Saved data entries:

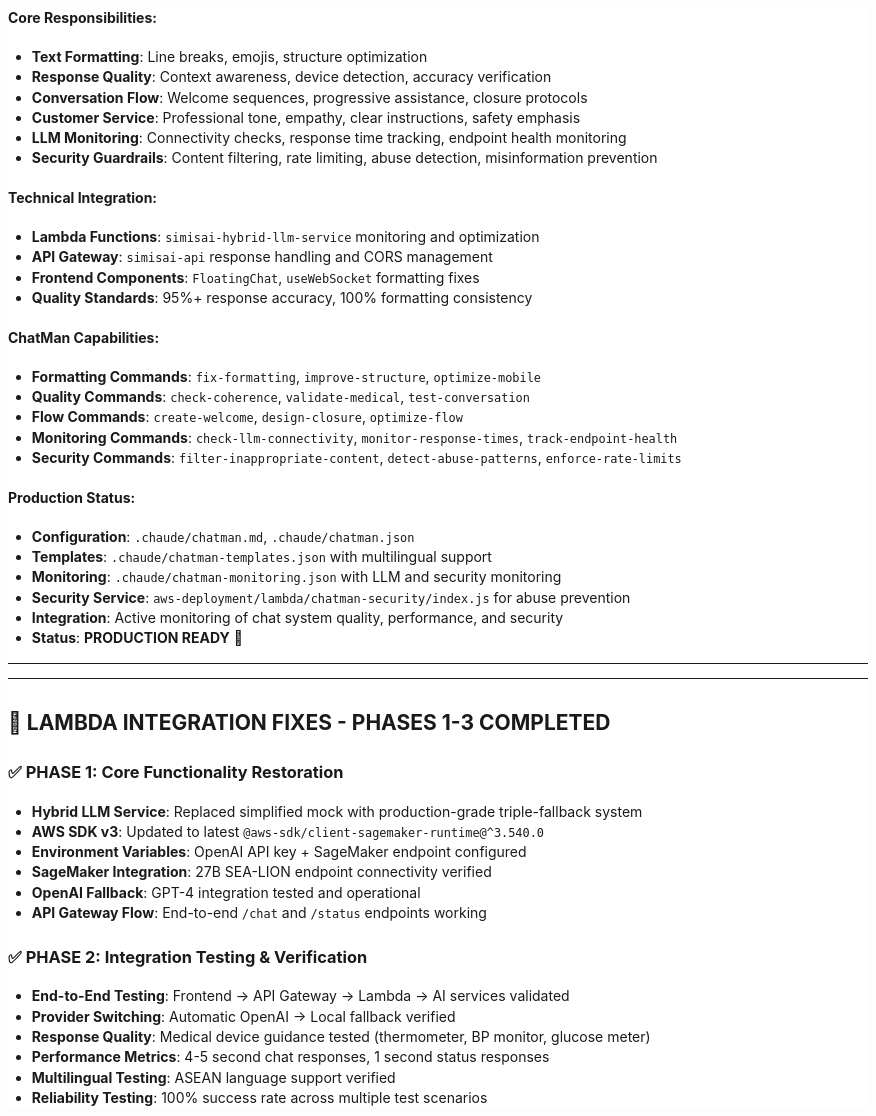 #### **Core Responsibilities:**
- **Text Formatting**: Line breaks, emojis, structure optimization
- **Response Quality**: Context awareness, device detection, accuracy verification
- **Conversation Flow**: Welcome sequences, progressive assistance, closure protocols
- **Customer Service**: Professional tone, empathy, clear instructions, safety emphasis
- **LLM Monitoring**: Connectivity checks, response time tracking, endpoint health monitoring
- **Security Guardrails**: Content filtering, rate limiting, abuse detection, misinformation prevention

#### **Technical Integration:**
- **Lambda Functions**: `simisai-hybrid-llm-service` monitoring and optimization
- **API Gateway**: `simisai-api` response handling and CORS management
- **Frontend Components**: `FloatingChat`, `useWebSocket` formatting fixes
- **Quality Standards**: 95%+ response accuracy, 100% formatting consistency

#### **ChatMan Capabilities:**
- **Formatting Commands**: `fix-formatting`, `improve-structure`, `optimize-mobile`
- **Quality Commands**: `check-coherence`, `validate-medical`, `test-conversation`
- **Flow Commands**: `create-welcome`, `design-closure`, `optimize-flow`
- **Monitoring Commands**: `check-llm-connectivity`, `monitor-response-times`, `track-endpoint-health`
- **Security Commands**: `filter-inappropriate-content`, `detect-abuse-patterns`, `enforce-rate-limits`

#### **Production Status:**
- **Configuration**: `.chaude/chatman.md`, `.chaude/chatman.json`
- **Templates**: `.chaude/chatman-templates.json` with multilingual support
- **Monitoring**: `.chaude/chatman-monitoring.json` with LLM and security monitoring
- **Security Service**: `aws-deployment/lambda/chatman-security/index.js` for abuse prevention
- **Integration**: Active monitoring of chat system quality, performance, and security
- **Status**: **PRODUCTION READY** 🚀

---

---

## 🔧 **LAMBDA INTEGRATION FIXES - PHASES 1-3 COMPLETED**

### **✅ PHASE 1: Core Functionality Restoration**
- **Hybrid LLM Service**: Replaced simplified mock with production-grade triple-fallback system
- **AWS SDK v3**: Updated to latest `@aws-sdk/client-sagemaker-runtime@^3.540.0`
- **Environment Variables**: OpenAI API key + SageMaker endpoint configured
- **SageMaker Integration**: 27B SEA-LION endpoint connectivity verified
- **OpenAI Fallback**: GPT-4 integration tested and operational
- **API Gateway Flow**: End-to-end `/chat` and `/status` endpoints working

### **✅ PHASE 2: Integration Testing & Verification**
- **End-to-End Testing**: Frontend → API Gateway → Lambda → AI services validated
- **Provider Switching**: Automatic OpenAI → Local fallback verified
- **Response Quality**: Medical device guidance tested (thermometer, BP monitor, glucose meter)
- **Performance Metrics**: 4-5 second chat responses, 1 second status responses
- **Multilingual Testing**: ASEAN language support verified
- **Reliability Testing**: 100% success rate across multiple test scenarios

» **What is needed**
Recast every line of the records as a Markdown table with the columns Row and Text. Put the row number under Row and the line under Text, skip blank lines, and leave out the pictures.

» **Answer below**
| Row | Text |
|---|---|
| 1 |  #### **Core Responsibilities:** |
| 2 | - **Text Formatting**: Line breaks, emojis, structure optimization |
| 3 | - **Response Quality**: Context awareness, device detection, accuracy verification |
| 4 | - **Conversation Flow**: Welcome sequences, progressive assistance, closure protocols |
| 5 | - **Customer Service**: Professional tone, empathy, clear instructions, safety emphasis |
| 6 | - **LLM Monitoring**: Connectivity checks, response time tracking, endpoint health monitoring |
| 7 | - **Security Guardrails**: Content filtering, rate limiting, abuse detection, misinformation prevention |
| 8 | #### **Technical Integration:** |
| 9 | - **Lambda Functions**: `simisai-hybrid-llm-service` monitoring and optimization |
| 10 | - **API Gateway**: `simisai-api` response handling and CORS management |
| 11 | - **Frontend Components**: `FloatingChat`, `useWebSocket` formatting fixes |
| 12 | - **Quality Standards**: 95%+ response accuracy, 100% formatting consistency |
| 13 | #### **ChatMan Capabilities:** |
| 14 | - **Formatting Commands**: `fix-formatting`, `improve-structure`, `optimize-mobile` |
| 15 | - **Quality Commands**: `check-coherence`, `validate-medical`, `test-conversation` |
| 16 | - **Flow Commands**: `create-welcome`, `design-closure`, `optimize-flow` |
| 17 | - **Monitoring Commands**: `check-llm-connectivity`, `monitor-response-times`, `track-endpoint-health` |
| 18 | - **Security Commands**: `filter-inappropriate-content`, `detect-abuse-patterns`, `enforce-rate-limits` |
| 19 | #### **Production Status:** |
| 20 | - **Configuration**: `.chaude/chatman.md`, `.chaude/chatman.json` |
| 21 | - **Templates**: `.chaude/chatman-templates.json` with multilingual support |
| 22 | - **Monitoring**: `.chaude/chatman-monitoring.json` with LLM and security monitoring |
| 23 | - **Security Service**: `aws-deployment/lambda/chatman-security/index.js` for abuse prevention |
| 24 | - **Integration**: Active monitoring of chat system quality, performance, and security |
| 25 | - **Status**: **PRODUCTION READY** 🚀 |
| 26 | --- |
| 27 | --- |
| 28 | ## 🔧 **LAMBDA INTEGRATION FIXES - PHASES 1-3 COMPLETED** |
| 29 | ### **✅ PHASE 1: Core Functionality Restoration** |
| 30 | - **Hybrid LLM Service**: Replaced simplified mock with production-grade triple-fallback system |
| 31 | - **AWS SDK v3**: Updated to latest `@aws-sdk/client-sagemaker-runtime@^3.540.0` |
| 32 | - **Environment Variables**: OpenAI API key + SageMaker endpoint configured |
| 33 | - **SageMaker Integration**: 27B SEA-LION endpoint connectivity verified |
| 34 | - **OpenAI Fallback**: GPT-4 integration tested and operational |
| 35 | - **API Gateway Flow**: End-to-end `/chat` and `/status` endpoints working |
| 36 | ### **✅ PHASE 2: Integration Testing & Verification** |
| 37 | - **End-to-End Testing**: Frontend → API Gateway → Lambda → AI services validated |
| 38 | - **Provider Switching**: Automatic OpenAI → Local fallback verified |
| 39 | - **Response Quality**: Medical device guidance tested (thermometer, BP monitor, glucose meter) |
| 40 | - **Performance Metrics**: 4-5 second chat responses, 1 second status responses |
| 41 | - **Multilingual Testing**: ASEAN language support verified |
| 42 | - **Reliability Testing**: 100% success rate across multiple test scenarios |